The author goes back and forth from Joshua to Kim’s story and you wonder if their lives will intersect. Then Joshua moves really close to Kim and the chances of them meeting are great! Both Kim and Joshua’s lives have been turned up-side down and each are struggling to get their feet on solid ground—it’s hard. I enjoyed the contrast in the book

This author writes a very sensitive, thought provoking book about how women find themselves in the middle of an abusive relationship that didn’t start out that way. They had fun times, and hopes and dreams for a happy life and then things turn dark. Little by little the relationship changed until they felt trapped, afraid and can’t see a way out.

Alison also reveals some of the lies women like Kim believe about themselves that keep them in these relationships. Kim does realize this is not right and then justifies staying because of what she believes about herself. She has s secret, she’s done a terrible thing, and she tells herself this is the punishment for her deed.

The author talks about statics of abused woman in the book, not all women who are abused come from the foster care system. Abuse happens all over the world, and all across different class structures and social statuses. The abusers, manipulators have all different jobs and degrees, they are very convincing and often times will make the woman feel like she’s stupid, crazy, clumsy and/or she imagined the things that happened to her. The victim starts to believe these lies and works harder at pleasing the abuser so the pain will stop. The victim works harder to become perfect but they never arrive.

Kim highlights the aspects about her relationship with Rick that are healthy for her girls group, “… things they should be looking for in a boyfriend. Like how Rick watched out for her, always wanting to know where she was going and when she’d be back so he’d figure out sooner if someone had happened to her. Or how he tried to make life easier, in little ways – like how he ordered for her in restaurants or told her what to make for dinner so she didn’t have to come up with something on her own.”

All these things were thoughtful at first but quickly turn into ways of controlling Kim’s every move. She rapidly becomes trapped.

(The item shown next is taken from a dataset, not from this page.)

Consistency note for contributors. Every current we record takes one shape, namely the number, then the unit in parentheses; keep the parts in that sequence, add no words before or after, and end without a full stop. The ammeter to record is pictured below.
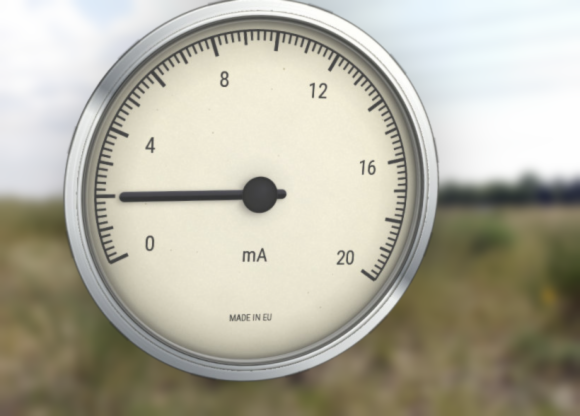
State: 2 (mA)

This was not a pie in the sky walk with God. It’s gut wrenchingly honest and I like that about this story and the characters. I was thrilled when I heard Alison had a new book out but hesitated when I heard of the subject matter. I was afraid of where this book might take the reader. I was drawn into the story by the main character, Kim. She was likeable, and a little different than the average bear. I’m happy that the violence in the book is not graphic or drawn out but definitely revealing and enough to show you what goes on behind closed doors and beyond in an abusive relationship. Some of the self talk and the lies Kim believed about herself I found chilling.

I also enjoyed Joshua and his daughter, Maddie. She was adorable and Joshua was a good dad, sticking to his boundaries with his in-laws who want to draw him into an unhealthy relationship. He sticks to what is right for everyone involved. Joshua realizes that his in-laws are not Christians and they were blaming him for their daughters’ death and his lack of care for her. They felt that if Joshua took better care their daughter, she would be alive. They believed their own lies. How could he walk out his faith and still not enter an abusive relationship with his in-laws. I liked this about Joshua and the fact that Alison had this struggle in the book. It balanced out the unhealthy relationship Kim found herself in.

I think this book gives an honest glimpse into a woman’s choices that get her into and keep her in an abusive situation. I have to say this is definitely not the book I expected it to be for that I am thankful. It wasn’t graphic, and depressing but instead showed ways to recognize someone being abused, how to offer help and it showed how to set healthy boundaries with people in Joshua’s case. Alison helps the reader see how these abusive relationships start and how women can get help to leave. There is healing and love for their weary soul! Healing takes time and happens on so many levels. This is a powerfully moving story of hurt, hope, healing and forgiveness. It’s a tough subject matter but well worth the read.